What needs to be done:
Scan the listing below. Copy each line that contains "hrung".

[Material supplied Boundary: Start]

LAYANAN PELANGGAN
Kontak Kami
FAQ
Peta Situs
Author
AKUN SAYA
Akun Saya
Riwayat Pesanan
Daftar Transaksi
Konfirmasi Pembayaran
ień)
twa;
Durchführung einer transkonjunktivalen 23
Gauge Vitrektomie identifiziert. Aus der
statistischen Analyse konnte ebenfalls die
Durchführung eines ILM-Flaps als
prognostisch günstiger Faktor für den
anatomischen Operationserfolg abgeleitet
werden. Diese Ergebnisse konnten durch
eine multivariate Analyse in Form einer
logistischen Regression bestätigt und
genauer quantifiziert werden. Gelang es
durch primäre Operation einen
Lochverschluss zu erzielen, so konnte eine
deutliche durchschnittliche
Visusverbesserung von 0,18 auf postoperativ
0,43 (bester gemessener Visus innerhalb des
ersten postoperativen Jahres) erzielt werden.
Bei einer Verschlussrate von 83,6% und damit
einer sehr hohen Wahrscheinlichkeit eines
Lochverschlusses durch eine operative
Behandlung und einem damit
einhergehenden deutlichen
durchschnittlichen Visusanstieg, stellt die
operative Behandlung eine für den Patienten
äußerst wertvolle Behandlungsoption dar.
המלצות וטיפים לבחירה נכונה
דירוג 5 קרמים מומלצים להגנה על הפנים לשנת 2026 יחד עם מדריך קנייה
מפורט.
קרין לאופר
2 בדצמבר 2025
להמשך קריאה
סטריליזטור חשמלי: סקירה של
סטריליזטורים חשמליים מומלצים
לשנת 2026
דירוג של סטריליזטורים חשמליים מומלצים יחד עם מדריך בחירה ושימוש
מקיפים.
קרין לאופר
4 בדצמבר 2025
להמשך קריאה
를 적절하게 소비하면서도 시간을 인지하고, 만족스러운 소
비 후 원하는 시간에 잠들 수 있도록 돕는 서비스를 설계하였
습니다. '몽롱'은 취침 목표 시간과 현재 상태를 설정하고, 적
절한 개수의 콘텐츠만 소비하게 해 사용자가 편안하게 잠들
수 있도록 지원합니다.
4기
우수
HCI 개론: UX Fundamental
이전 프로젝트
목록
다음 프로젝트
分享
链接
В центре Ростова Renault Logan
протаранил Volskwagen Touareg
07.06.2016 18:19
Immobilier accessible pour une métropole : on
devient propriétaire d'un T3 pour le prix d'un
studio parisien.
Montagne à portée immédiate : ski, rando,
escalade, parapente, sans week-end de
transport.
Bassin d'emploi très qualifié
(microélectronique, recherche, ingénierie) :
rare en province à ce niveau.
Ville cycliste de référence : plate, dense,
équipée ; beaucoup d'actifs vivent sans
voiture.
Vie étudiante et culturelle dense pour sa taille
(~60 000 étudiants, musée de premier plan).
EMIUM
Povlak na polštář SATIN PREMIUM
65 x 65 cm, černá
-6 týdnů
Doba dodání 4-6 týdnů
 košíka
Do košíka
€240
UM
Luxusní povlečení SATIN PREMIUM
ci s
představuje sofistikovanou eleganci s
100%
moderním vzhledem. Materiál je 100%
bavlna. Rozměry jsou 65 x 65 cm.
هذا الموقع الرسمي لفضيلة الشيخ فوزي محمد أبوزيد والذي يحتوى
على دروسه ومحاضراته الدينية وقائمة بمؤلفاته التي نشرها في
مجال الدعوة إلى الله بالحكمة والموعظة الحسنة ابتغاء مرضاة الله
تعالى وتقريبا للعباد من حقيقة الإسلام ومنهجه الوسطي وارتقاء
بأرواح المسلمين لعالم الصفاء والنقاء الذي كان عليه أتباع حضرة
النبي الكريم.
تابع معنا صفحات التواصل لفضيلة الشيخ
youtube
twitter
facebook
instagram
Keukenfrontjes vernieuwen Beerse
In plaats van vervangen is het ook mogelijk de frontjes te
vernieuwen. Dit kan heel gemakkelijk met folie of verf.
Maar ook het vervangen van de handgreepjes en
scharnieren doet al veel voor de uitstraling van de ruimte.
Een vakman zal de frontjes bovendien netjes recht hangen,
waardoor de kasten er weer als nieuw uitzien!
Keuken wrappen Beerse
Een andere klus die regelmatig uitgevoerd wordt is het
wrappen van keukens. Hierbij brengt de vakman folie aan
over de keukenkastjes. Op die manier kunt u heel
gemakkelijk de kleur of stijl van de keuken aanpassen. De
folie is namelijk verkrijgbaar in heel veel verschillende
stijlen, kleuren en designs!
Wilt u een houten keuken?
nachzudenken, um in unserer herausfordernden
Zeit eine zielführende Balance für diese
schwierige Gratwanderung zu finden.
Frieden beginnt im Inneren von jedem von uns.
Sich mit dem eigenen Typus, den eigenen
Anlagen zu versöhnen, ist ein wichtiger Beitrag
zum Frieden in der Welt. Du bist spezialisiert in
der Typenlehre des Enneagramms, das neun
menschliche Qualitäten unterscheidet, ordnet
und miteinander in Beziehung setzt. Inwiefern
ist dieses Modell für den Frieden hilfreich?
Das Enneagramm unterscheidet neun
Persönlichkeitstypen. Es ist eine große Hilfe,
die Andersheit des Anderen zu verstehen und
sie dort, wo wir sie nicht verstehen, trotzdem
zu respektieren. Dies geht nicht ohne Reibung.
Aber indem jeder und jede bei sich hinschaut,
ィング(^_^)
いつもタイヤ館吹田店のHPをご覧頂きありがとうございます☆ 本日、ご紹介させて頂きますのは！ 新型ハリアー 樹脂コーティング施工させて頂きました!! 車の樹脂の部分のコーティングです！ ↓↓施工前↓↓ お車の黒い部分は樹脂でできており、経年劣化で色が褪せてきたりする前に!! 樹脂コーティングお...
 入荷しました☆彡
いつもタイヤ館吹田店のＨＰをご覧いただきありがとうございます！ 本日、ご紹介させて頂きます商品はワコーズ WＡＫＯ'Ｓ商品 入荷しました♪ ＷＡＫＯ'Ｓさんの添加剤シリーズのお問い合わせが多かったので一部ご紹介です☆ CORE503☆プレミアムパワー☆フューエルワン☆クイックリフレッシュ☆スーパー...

[Material supplied Boundary: End]

Written solution:
Durchführung einer transkonjunktivalen 23
Durchführung eines ILM-Flaps als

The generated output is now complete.